— Data records —
§ §

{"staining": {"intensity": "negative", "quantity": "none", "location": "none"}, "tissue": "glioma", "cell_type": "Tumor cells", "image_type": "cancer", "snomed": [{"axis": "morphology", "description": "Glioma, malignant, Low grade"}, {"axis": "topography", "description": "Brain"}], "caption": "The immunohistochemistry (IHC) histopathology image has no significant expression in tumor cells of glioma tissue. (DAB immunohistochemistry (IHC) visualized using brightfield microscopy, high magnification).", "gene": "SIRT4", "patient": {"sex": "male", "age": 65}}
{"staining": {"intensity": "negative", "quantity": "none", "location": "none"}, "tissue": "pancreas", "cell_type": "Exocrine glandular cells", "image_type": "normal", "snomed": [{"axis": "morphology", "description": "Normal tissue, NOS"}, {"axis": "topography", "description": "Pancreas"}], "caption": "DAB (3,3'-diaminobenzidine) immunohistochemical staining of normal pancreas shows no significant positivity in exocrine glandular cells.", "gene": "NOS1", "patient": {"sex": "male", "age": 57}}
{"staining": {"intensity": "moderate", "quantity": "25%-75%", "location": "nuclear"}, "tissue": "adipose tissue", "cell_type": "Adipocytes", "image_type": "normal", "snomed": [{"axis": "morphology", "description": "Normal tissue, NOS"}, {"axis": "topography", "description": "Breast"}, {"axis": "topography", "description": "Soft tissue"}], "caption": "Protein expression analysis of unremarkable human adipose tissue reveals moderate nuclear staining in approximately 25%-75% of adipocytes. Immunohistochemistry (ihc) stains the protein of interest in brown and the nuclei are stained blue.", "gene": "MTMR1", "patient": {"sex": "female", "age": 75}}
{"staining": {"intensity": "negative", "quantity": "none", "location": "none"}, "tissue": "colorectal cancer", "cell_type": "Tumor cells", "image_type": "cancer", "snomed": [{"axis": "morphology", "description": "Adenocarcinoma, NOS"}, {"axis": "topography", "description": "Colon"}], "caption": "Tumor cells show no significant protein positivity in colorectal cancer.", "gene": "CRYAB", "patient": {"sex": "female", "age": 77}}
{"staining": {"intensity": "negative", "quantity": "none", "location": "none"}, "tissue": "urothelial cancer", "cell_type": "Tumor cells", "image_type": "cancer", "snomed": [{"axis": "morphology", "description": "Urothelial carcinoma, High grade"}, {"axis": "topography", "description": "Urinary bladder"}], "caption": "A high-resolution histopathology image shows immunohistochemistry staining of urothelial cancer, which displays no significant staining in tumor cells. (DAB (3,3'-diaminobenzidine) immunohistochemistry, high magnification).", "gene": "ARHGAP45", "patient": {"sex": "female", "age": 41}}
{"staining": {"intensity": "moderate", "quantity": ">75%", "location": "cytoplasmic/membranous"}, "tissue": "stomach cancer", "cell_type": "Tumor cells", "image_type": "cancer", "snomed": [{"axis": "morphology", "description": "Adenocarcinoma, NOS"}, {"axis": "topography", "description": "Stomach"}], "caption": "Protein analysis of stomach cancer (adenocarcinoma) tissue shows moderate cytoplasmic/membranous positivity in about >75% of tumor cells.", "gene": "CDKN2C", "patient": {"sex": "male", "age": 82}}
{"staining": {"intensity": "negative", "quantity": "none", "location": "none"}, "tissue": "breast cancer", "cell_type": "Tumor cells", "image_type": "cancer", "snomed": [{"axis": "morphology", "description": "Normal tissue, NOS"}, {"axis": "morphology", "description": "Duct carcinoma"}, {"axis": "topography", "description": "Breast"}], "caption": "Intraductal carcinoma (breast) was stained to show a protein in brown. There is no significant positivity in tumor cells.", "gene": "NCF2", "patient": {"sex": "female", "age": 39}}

§ §

— Task statement —
Reproduce the listing verbatim.

— The completed task —
{"staining": {"intensity": "negative", "quantity": "none", "location": "none"}, "tissue": "glioma", "cell_type": "Tumor cells", "image_type": "cancer", "snomed": [{"axis": "morphology", "description": "Glioma, malignant, Low grade"}, {"axis": "topography", "description": "Brain"}], "caption": "The immunohistochemistry (IHC) histopathology image has no significant expression in tumor cells of glioma tissue. (DAB immunohistochemistry (IHC) visualized using brightfield microscopy, high magnification).", "gene": "SIRT4", "patient": {"sex": "male", "age": 65}}
{"staining": {"intensity": "negative", "quantity": "none", "location": "none"}, "tissue": "pancreas", "cell_type": "Exocrine glandular cells", "image_type": "normal", "snomed": [{"axis": "morphology", "description": "Normal tissue, NOS"}, {"axis": "topography", "description": "Pancreas"}], "caption": "DAB (3,3'-diaminobenzidine) immunohistochemical staining of normal pancreas shows no significant positivity in exocrine glandular cells.", "gene": "NOS1", "patient": {"sex": "male", "age": 57}}
{"staining": {"intensity": "moderate", "quantity": "25%-75%", "location": "nuclear"}, "tissue": "adipose tissue", "cell_type": "Adipocytes", "image_type": "normal", "snomed": [{"axis": "morphology", "description": "Normal tissue, NOS"}, {"axis": "topography", "description": "Breast"}, {"axis": "topography", "description": "Soft tissue"}], "caption": "Protein expression analysis of unremarkable human adipose tissue reveals moderate nuclear staining in approximately 25%-75% of adipocytes. Immunohistochemistry (ihc) stains the protein of interest in brown and the nuclei are stained blue.", "gene": "MTMR1", "patient": {"sex": "female", "age": 75}}
{"staining": {"intensity": "negative", "quantity": "none", "location": "none"}, "tissue": "colorectal cancer", "cell_type": "Tumor cells", "image_type": "cancer", "snomed": [{"axis": "morphology", "description": "Adenocarcinoma, NOS"}, {"axis": "topography", "description": "Colon"}], "caption": "Tumor cells show no significant protein positivity in colorectal cancer.", "gene": "CRYAB", "patient": {"sex": "female", "age": 77}}
{"staining": {"intensity": "negative", "quantity": "none", "location": "none"}, "tissue": "urothelial cancer", "cell_type": "Tumor cells", "image_type": "cancer", "snomed": [{"axis": "morphology", "description": "Urothelial carcinoma, High grade"}, {"axis": "topography", "description": "Urinary bladder"}], "caption": "A high-resolution histopathology image shows immunohistochemistry staining of urothelial cancer, which displays no significant staining in tumor cells. (DAB (3,3'-diaminobenzidine) immunohistochemistry, high magnification).", "gene": "ARHGAP45", "patient": {"sex": "female", "age": 41}}
{"staining": {"intensity": "moderate", "quantity": ">75%", "location": "cytoplasmic/membranous"}, "tissue": "stomach cancer", "cell_type": "Tumor cells", "image_type": "cancer", "snomed": [{"axis": "morphology", "description": "Adenocarcinoma, NOS"}, {"axis": "topography", "description": "Stomach"}], "caption": "Protein analysis of stomach cancer (adenocarcinoma) tissue shows moderate cytoplasmic/membranous positivity in about >75% of tumor cells.", "gene": "CDKN2C", "patient": {"sex": "male", "age": 82}}
{"staining": {"intensity": "negative", "quantity": "none", "location": "none"}, "tissue": "breast cancer", "cell_type": "Tumor cells", "image_type": "cancer", "snomed": [{"axis": "morphology", "description": "Normal tissue, NOS"}, {"axis": "morphology", "description": "Duct carcinoma"}, {"axis": "topography", "description": "Breast"}], "caption": "Intraductal carcinoma (breast) was stained to show a protein in brown. There is no significant positivity in tumor cells.", "gene": "NCF2", "patient": {"sex": "female", "age": 39}}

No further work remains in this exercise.